STORED DATA below:

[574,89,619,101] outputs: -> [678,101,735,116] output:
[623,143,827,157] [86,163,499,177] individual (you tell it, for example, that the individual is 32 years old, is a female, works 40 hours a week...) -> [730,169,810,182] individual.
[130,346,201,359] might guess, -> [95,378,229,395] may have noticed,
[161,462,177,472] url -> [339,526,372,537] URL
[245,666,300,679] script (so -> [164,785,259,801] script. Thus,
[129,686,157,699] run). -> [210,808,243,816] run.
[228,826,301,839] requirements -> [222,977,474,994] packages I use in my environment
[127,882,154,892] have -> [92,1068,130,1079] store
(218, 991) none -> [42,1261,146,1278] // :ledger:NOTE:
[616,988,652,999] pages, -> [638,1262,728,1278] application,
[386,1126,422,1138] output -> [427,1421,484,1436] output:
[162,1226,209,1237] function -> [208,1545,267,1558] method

End of STORED DATA.
STORED DATA below:

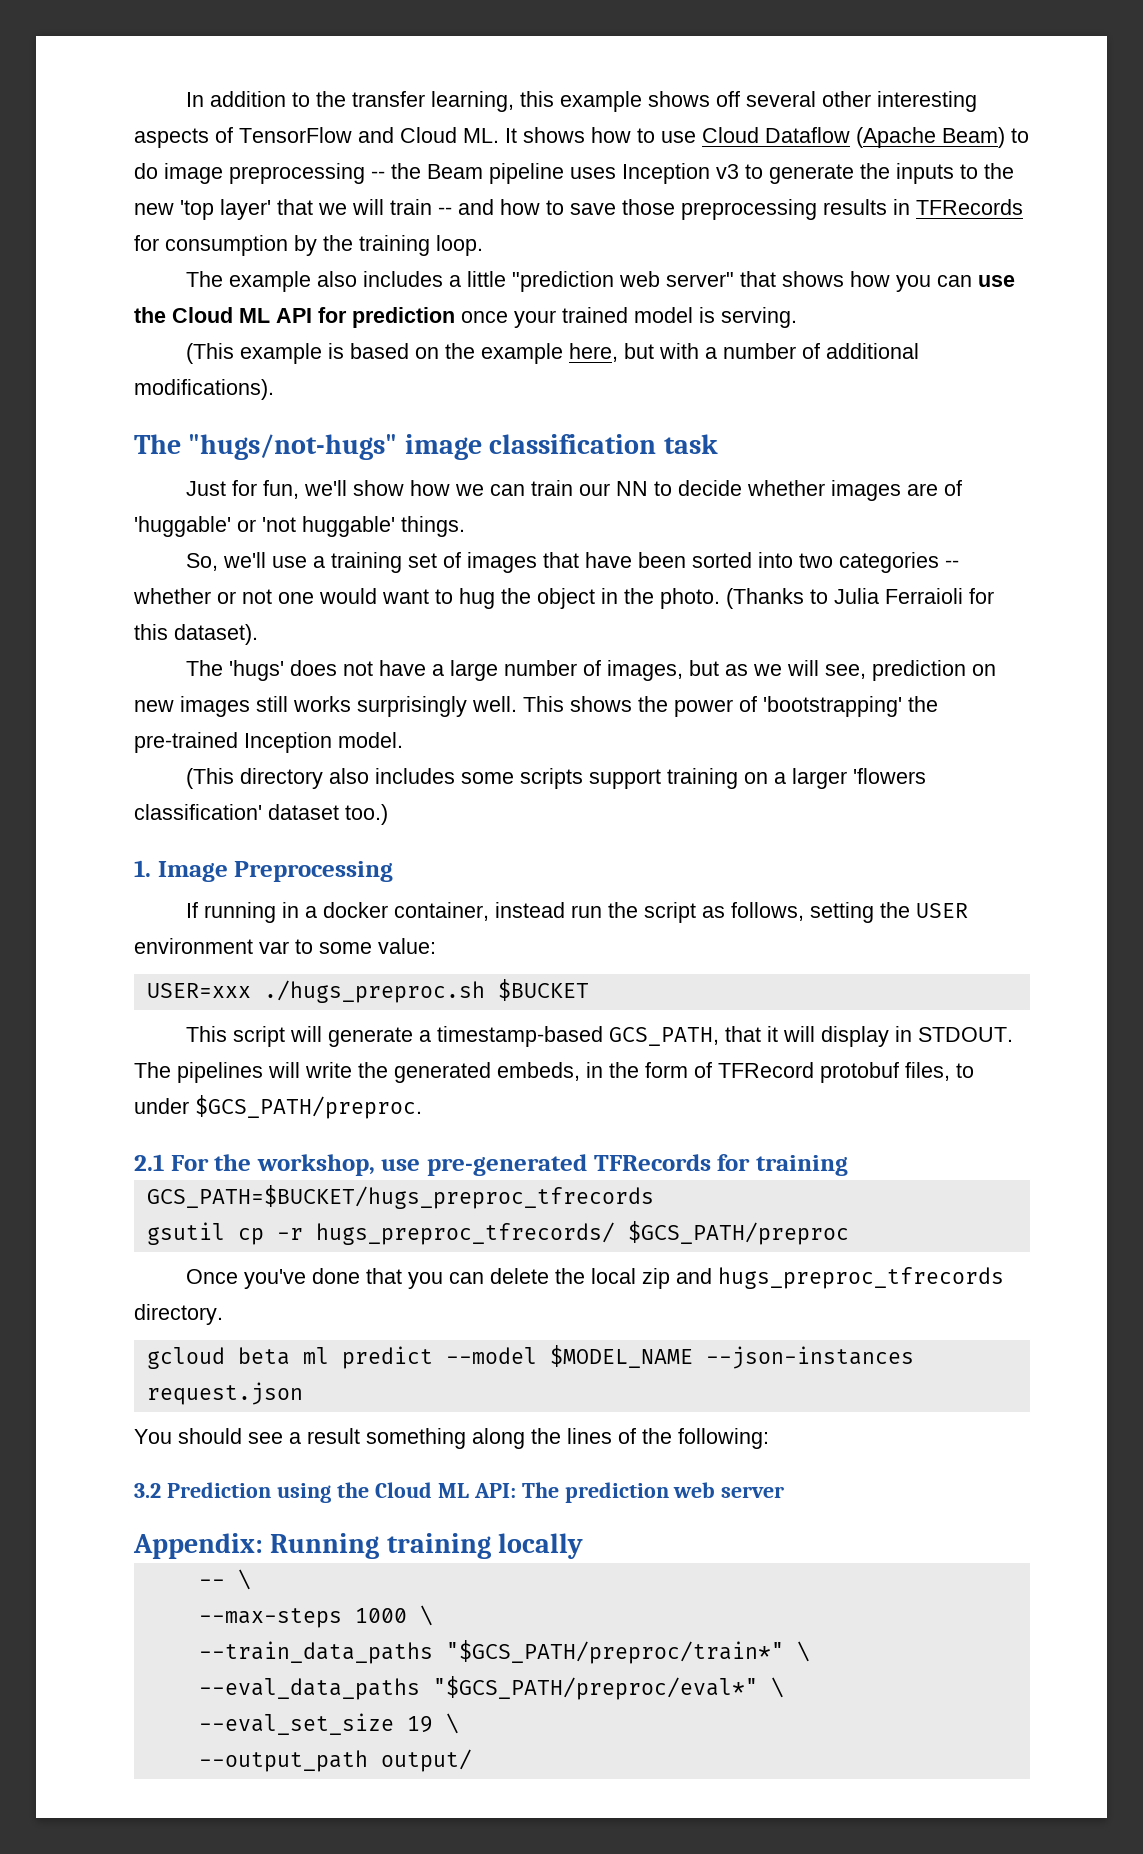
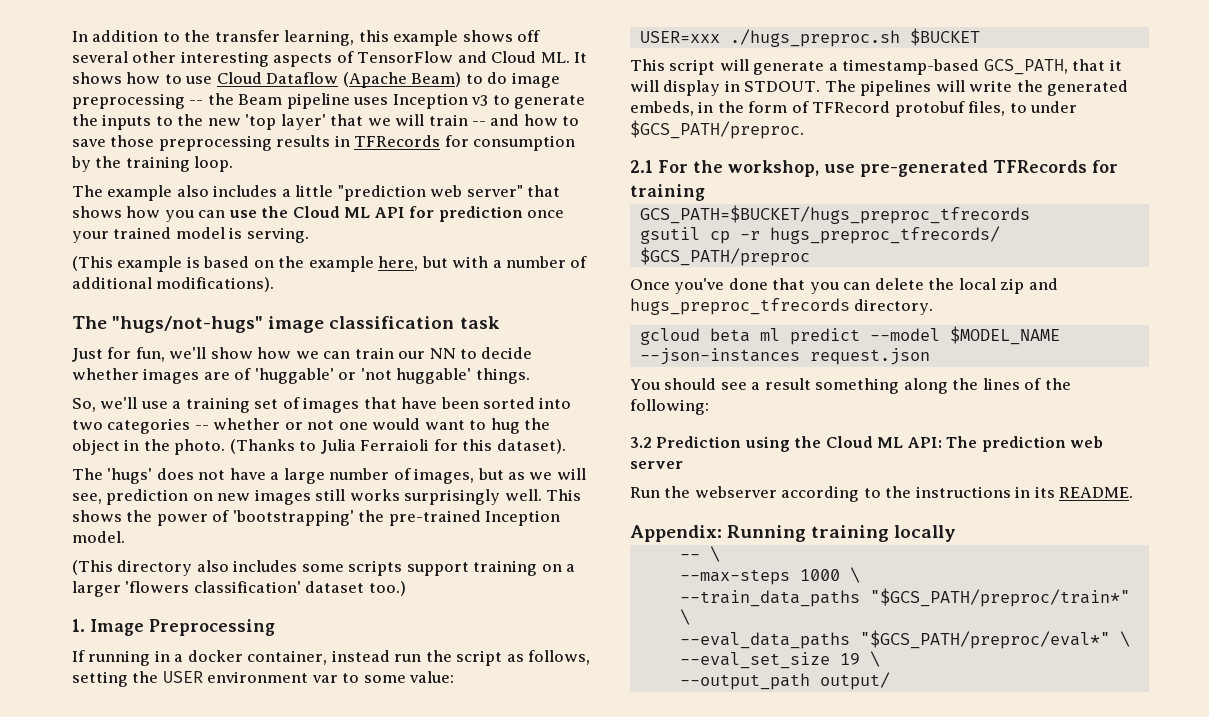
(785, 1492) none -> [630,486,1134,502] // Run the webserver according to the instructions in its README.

End of STORED DATA.

Find the string "none" in the data. Report each line it appears in.

(218, 991) none -> [42,1261,146,1278] // :ledger:NOTE:
(785, 1492) none -> [630,486,1134,502] // Run the webserver according to the instructions in its README.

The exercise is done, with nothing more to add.